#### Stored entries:
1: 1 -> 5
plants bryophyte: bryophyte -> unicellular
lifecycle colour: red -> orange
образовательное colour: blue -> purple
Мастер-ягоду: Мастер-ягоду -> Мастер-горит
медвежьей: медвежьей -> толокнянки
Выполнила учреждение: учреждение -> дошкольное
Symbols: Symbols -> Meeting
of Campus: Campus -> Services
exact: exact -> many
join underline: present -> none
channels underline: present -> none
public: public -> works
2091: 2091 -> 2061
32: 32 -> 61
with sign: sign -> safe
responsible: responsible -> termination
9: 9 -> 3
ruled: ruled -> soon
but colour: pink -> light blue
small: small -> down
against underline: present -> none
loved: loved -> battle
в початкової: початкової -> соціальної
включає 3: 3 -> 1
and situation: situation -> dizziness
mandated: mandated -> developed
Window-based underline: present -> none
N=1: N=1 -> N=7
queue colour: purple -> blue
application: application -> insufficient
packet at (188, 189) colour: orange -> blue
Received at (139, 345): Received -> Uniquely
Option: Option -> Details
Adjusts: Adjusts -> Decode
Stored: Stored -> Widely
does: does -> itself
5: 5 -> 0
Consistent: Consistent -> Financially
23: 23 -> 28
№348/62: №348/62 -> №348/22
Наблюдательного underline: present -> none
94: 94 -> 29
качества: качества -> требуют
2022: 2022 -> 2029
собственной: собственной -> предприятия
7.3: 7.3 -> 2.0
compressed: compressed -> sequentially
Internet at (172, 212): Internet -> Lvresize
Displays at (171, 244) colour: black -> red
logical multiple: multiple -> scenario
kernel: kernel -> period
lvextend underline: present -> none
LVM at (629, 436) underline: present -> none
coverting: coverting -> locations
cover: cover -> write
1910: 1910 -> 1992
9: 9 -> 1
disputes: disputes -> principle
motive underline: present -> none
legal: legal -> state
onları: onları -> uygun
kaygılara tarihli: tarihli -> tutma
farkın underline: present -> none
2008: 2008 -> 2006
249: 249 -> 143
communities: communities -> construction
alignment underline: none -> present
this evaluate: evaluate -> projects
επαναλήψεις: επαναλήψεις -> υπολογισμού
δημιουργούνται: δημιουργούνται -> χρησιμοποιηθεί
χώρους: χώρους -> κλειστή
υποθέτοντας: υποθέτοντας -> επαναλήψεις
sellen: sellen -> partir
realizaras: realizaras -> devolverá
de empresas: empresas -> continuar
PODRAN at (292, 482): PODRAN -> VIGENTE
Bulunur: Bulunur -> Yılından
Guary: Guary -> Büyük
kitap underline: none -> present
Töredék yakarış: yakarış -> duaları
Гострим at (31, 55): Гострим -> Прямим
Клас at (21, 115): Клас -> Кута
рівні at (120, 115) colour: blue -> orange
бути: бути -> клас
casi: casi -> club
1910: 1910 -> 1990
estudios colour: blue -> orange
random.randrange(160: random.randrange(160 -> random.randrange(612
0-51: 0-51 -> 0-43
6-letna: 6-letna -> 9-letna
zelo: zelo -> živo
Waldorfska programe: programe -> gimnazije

#### Requirement:
Put every line of the stored entries above into a Markdown table with the columns "Row" and "Entry", numbering the rows in order and omitting blank lines.

#### Reply:
| Row | Entry |
|---|---|
| 1 | 1: 1 -> 5 |
| 2 | plants bryophyte: bryophyte -> unicellular |
| 3 | lifecycle colour: red -> orange |
| 4 | образовательное colour: blue -> purple |
| 5 | Мастер-ягоду: Мастер-ягоду -> Мастер-горит |
| 6 | медвежьей: медвежьей -> толокнянки |
| 7 | Выполнила учреждение: учреждение -> дошкольное |
| 8 | Symbols: Symbols -> Meeting |
| 9 | of Campus: Campus -> Services |
| 10 | exact: exact -> many |
| 11 | join underline: present -> none |
| 12 | channels underline: present -> none |
| 13 | public: public -> works |
| 14 | 2091: 2091 -> 2061 |
| 15 | 32: 32 -> 61 |
| 16 | with sign: sign -> safe |
| 17 | responsible: responsible -> termination |
| 18 | 9: 9 -> 3 |
| 19 | ruled: ruled -> soon |
| 20 | but colour: pink -> light blue |
| 21 | small: small -> down |
| 22 | against underline: present -> none |
| 23 | loved: loved -> battle |
| 24 | в початкової: початкової -> соціальної |
| 25 | включає 3: 3 -> 1 |
| 26 | and situation: situation -> dizziness |
| 27 | mandated: mandated -> developed |
| 28 | Window-based underline: present -> none |
| 29 | N=1: N=1 -> N=7 |
| 30 | queue colour: purple -> blue |
| 31 | application: application -> insufficient |
| 32 | packet at (188, 189) colour: orange -> blue |
| 33 | Received at (139, 345): Received -> Uniquely |
| 34 | Option: Option -> Details |
| 35 | Adjusts: Adjusts -> Decode |
| 36 | Stored: Stored -> Widely |
| 37 | does: does -> itself |
| 38 | 5: 5 -> 0 |
| 39 | Consistent: Consistent -> Financially |
| 40 | 23: 23 -> 28 |
| 41 | №348/62: №348/62 -> №348/22 |
| 42 | Наблюдательного underline: present -> none |
| 43 | 94: 94 -> 29 |
| 44 | качества: качества -> требуют |
| 45 | 2022: 2022 -> 2029 |
| 46 | собственной: собственной -> предприятия |
| 47 | 7.3: 7.3 -> 2.0 |
| 48 | compressed: compressed -> sequentially |
| 49 | Internet at (172, 212): Internet -> Lvresize |
| 50 | Displays at (171, 244) colour: black -> red |
| 51 | logical multiple: multiple -> scenario |
| 52 | kernel: kernel -> period |
| 53 | lvextend underline: present -> none |
| 54 | LVM at (629, 436) underline: present -> none |
| 55 | coverting: coverting -> locations |
| 56 | cover: cover -> write |
| 57 | 1910: 1910 -> 1992 |
| 58 | 9: 9 -> 1 |
| 59 | disputes: disputes -> principle |
| 60 | motive underline: present -> none |
| 61 | legal: legal -> state |
| 62 | onları: onları -> uygun |
| 63 | kaygılara tarihli: tarihli -> tutma |
| 64 | farkın underline: present -> none |
| 65 | 2008: 2008 -> 2006 |
| 66 | 249: 249 -> 143 |
| 67 | communities: communities -> construction |
| 68 | alignment underline: none -> present |
| 69 | this evaluate: evaluate -> projects |
| 70 | επαναλήψεις: επαναλήψεις -> υπολογισμού |
| 71 | δημιουργούνται: δημιουργούνται -> χρησιμοποιηθεί |
| 72 | χώρους: χώρους -> κλειστή |
| 73 | υποθέτοντας: υποθέτοντας -> επαναλήψεις |
| 74 | sellen: sellen -> partir |
| 75 | realizaras: realizaras -> devolverá |
| 76 | de empresas: empresas -> continuar |
| 77 | PODRAN at (292, 482): PODRAN -> VIGENTE |
| 78 | Bulunur: Bulunur -> Yılından |
| 79 | Guary: Guary -> Büyük |
| 80 | kitap underline: none -> present |
| 81 | Töredék yakarış: yakarış -> duaları |
| 82 | Гострим at (31, 55): Гострим -> Прямим |
| 83 | Клас at (21, 115): Клас -> Кута |
| 84 | рівні at (120, 115) colour: blue -> orange |
| 85 | бути: бути -> клас |
| 86 | casi: casi -> club |
| 87 | 1910: 1910 -> 1990 |
| 88 | estudios colour: blue -> orange |
| 89 | random.randrange(160: random.randrange(160 -> random.randrange(612 |
| 90 | 0-51: 0-51 -> 0-43 |
| 91 | 6-letna: 6-letna -> 9-letna |
| 92 | zelo: zelo -> živo |
| 93 | Waldorfska programe: programe -> gimnazije |